Dr. Zhou has acquired peer-reviewed research funding and industry funding for over 10 million RMB. As PI, she won the first key project of the Natural Science Foundation of China that targets data-driven software engineering. As sub-PI, she participates in the first national funding in China (973) to investigate open source ecosystems. Her research achievements are summarized as follows:

1) Developer fluency and sustainability: To survive and succeed, software projects need to bring newcomers up-to-speed and to develop project competence, while at the same time retaining long term developers able to accomplish critical project tasks. She proposed the concepts of developer fluency and long term contributor, found ways to quantify them, and investigated factors affecting them.
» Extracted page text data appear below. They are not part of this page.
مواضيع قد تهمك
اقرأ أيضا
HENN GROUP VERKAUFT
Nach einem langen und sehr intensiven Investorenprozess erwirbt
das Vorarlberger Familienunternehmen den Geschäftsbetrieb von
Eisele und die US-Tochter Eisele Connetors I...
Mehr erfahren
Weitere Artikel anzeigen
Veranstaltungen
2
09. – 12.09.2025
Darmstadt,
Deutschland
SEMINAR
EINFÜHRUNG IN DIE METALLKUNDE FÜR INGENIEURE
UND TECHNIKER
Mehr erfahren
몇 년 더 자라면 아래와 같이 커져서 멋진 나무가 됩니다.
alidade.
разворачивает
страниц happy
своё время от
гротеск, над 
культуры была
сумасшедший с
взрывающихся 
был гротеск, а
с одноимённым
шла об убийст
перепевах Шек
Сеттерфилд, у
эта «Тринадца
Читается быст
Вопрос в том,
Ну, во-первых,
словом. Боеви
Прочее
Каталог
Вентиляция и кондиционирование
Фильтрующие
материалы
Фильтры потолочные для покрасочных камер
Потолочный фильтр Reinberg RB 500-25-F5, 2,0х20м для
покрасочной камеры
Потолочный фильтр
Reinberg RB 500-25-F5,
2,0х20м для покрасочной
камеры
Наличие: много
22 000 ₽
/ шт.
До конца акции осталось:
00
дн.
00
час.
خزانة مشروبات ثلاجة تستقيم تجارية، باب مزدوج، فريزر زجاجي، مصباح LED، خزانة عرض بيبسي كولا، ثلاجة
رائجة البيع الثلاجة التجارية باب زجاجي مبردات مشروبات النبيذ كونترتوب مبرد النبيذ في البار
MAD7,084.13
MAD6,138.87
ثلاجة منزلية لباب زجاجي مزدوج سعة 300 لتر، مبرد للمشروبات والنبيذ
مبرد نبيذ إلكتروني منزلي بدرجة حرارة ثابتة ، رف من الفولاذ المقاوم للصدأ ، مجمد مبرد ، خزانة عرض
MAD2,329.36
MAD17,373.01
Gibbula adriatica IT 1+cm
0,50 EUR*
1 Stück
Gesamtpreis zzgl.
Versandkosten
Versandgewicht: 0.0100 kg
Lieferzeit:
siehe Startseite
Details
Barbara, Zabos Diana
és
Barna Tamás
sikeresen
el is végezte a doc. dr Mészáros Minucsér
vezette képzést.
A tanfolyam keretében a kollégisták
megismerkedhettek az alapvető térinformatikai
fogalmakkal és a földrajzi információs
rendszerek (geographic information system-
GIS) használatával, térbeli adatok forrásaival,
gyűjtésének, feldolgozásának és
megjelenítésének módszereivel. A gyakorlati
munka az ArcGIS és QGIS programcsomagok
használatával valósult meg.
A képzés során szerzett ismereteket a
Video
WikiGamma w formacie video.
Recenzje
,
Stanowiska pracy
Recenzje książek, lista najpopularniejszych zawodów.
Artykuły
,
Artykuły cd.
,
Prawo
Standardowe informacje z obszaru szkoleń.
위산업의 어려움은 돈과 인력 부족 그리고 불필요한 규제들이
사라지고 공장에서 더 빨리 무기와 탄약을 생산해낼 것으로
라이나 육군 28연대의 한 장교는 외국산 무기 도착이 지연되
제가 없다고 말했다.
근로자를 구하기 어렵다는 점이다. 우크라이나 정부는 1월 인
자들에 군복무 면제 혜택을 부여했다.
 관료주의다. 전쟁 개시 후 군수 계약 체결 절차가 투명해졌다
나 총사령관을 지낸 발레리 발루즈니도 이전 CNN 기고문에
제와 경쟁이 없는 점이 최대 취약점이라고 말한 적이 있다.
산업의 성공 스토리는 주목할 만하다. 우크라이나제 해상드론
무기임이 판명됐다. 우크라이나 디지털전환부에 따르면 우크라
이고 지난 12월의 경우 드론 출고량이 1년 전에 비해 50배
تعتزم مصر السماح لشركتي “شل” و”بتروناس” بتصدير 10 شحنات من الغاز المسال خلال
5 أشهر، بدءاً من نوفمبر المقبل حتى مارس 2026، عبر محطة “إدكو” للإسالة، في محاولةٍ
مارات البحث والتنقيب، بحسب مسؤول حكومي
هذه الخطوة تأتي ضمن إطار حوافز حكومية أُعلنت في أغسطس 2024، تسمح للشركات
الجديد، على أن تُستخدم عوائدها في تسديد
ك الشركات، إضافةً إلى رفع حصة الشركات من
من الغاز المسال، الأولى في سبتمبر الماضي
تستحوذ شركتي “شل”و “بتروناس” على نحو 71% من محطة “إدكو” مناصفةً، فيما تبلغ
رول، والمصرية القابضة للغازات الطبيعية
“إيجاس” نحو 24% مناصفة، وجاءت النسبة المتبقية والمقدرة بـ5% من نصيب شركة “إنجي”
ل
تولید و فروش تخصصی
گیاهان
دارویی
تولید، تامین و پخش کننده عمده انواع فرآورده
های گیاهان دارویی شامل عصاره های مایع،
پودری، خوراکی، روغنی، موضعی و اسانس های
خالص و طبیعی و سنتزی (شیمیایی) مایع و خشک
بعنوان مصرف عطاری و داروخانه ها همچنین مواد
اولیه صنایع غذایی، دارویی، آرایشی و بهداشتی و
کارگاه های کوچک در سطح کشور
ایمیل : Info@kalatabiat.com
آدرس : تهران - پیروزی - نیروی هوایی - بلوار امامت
The findings allow people to outline empirically-based approaches to help the communities with the recruitment of contributors for long-term participation and to help the participants contribute more effectively.

2) Micro-practices: Best practices in software engineering have always been the goal of practitioners and researchers striving to improve software productivity and quality. She proposed studying micro-practices in a large-scale evidence-based approach to address this challenge. The approach involves the inductive generalization from in-depth studies of specific projects from one side and the categorization of micro-practices in the entire universe from the other side. She provided examples and roadmaps to lead the investigation.

3) Open source ecosystem: FLOSS ecosystems have had a tremendous impact on computing and society and have captured the attention of businesses, researchers, and policy makers. Despite the substantial amount of research on FLOSS, it remains unclear how and why FLOSS ecosystems form, how they achieve their impact, or how they sustain themselves. She initiated a series of projects on this area. She led a team to have developed an open source application server, she conducted empirical studies to discover the models of commercial involvement, and has been actively participating in the open source activities to exert world impact.

4) Data analysis methods: Data in software supporting systems are actively being used by developers seeking to learn, share code, and for other key tasks, and are also heavily used in software engineering research. However, operational data often do not faithfully represent the intended aspects of software development and, therefore, may jeopardize the conclusions derived from it. To address this challenge she proposed an approach to identify and correct problematic event data based on the individual capacity constraints and redundancies present in operational data. She also proposed a method to build Multi-extract and Multi-level Dataset for sharing, and shared a Mozilla issue tracking dataset covering a 15-year history as an example.